┌─ PROVIDED RECORDS
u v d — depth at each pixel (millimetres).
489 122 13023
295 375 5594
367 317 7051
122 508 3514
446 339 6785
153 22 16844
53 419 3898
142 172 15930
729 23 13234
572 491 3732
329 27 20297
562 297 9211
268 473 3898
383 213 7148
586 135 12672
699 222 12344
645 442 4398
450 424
└─
■ EXERCISE DESCRIPTION
A word-for-word copy of the material is required.

■ FINISHED TASK
u v d — depth at each pixel (millimetres).
489 122 13023
295 375 5594
367 317 7051
122 508 3514
446 339 6785
153 22 16844
53 419 3898
142 172 15930
729 23 13234
572 491 3732
329 27 20297
562 297 9211
268 473 3898
383 213 7148
586 135 12672
699 222 12344
645 442 4398
450 424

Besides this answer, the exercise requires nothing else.